Hacker News new | ask | show | jobs
by pslam 4585 days ago
If the branch target is an address loaded from memory, and there is no cached result for the branch instruction, then there's no way it can predict which instruction to execute next. The target could be anywhere in valid memory.

The reason the measurements don't show it is the micro-benchmark will be predicting very well. In fact it's quite difficult to defeat prediction even for giant codebases, and you probably have bigger issues with L1 thrashing at that point. The more subtle problem is even with prediction, there's a (quite high) limit to the number of unretired speculated instructions. Again, a micro-benchmark won't show that up - you'd need a large function in the inner loop.

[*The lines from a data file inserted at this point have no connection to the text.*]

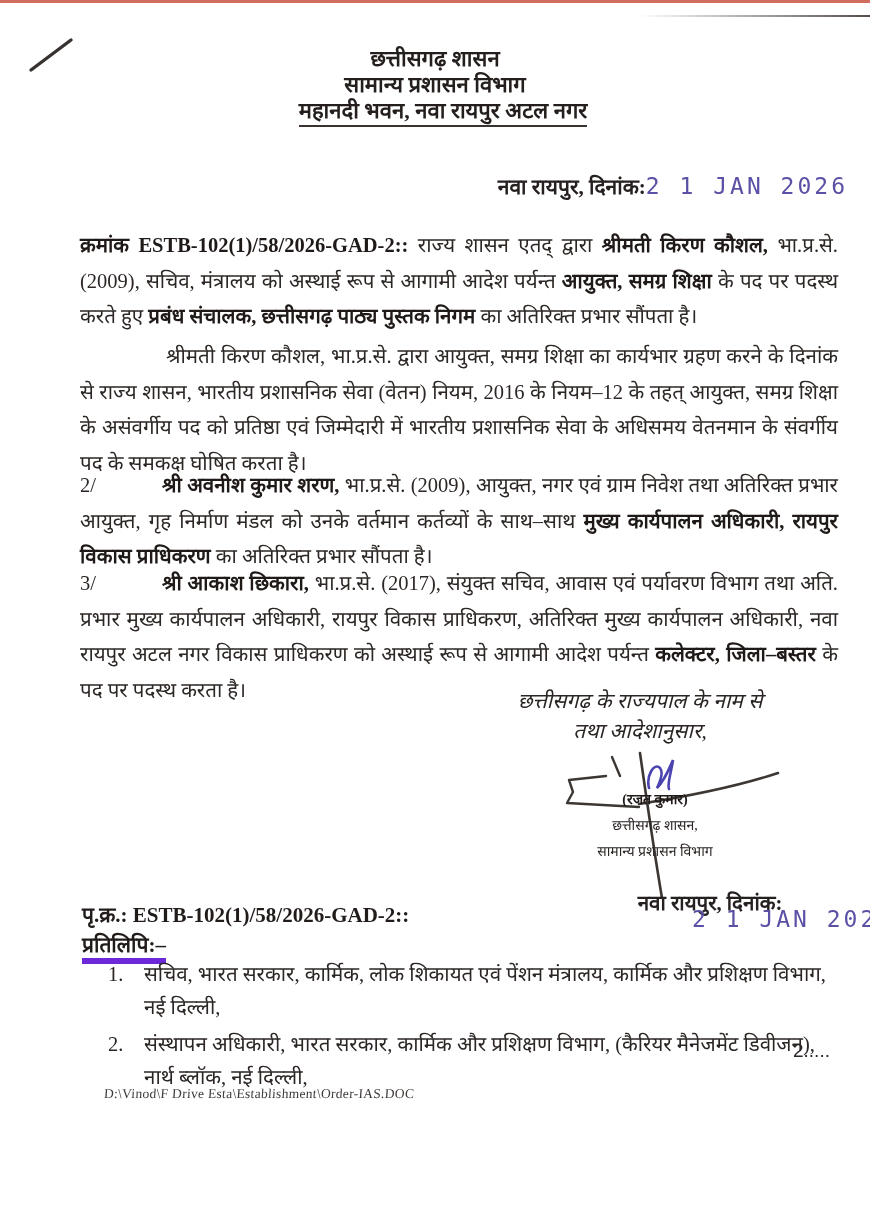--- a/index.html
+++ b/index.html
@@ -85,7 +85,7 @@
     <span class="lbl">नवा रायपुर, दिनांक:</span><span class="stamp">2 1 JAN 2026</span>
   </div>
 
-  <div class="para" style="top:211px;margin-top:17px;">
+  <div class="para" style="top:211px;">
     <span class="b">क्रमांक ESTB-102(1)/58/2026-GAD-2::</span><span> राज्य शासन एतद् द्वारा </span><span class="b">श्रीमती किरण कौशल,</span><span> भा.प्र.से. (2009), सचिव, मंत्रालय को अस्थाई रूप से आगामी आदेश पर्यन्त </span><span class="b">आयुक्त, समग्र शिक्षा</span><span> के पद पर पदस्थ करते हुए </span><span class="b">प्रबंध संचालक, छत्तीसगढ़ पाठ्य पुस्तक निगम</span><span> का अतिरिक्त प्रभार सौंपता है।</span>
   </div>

I'm making it sound like there's no cost to virtual functions in real applications, but it's there, usually measurable and every little adds up. If anything, I think a better reason to not simply spray "virtual" everywhere is it demonstrates that the author didn't understand the data structures they created.

1 comments

On the other hand, having no cached result for the branch probably correlates strongly with not having the target in I-cache, which means you may be stalling out anyway. It also implies that the branch is not in the middle of a tight loop.

Regarding the size of the ROB, I was wondering about the size a while ago and found an interesting post from someone who measured it for modern Intel processors: Ivy Bridge (168), Sandy Bridge (168), Lynnfield (128), Northwood (126), Yorkfield (96), Palermo (72), and Coppermine (40). http://blog.stuffedcow.net/2013/05/measuring-rob-capacity/

I agree with you on the virtual part. I'm actually a C programmer more interested in how to implement efficient dispatch for interpreters. Eli (the original author) has some good posts on that as well: http://eli.thegreenplace.net/2012/07/12/computed-goto-for-ef...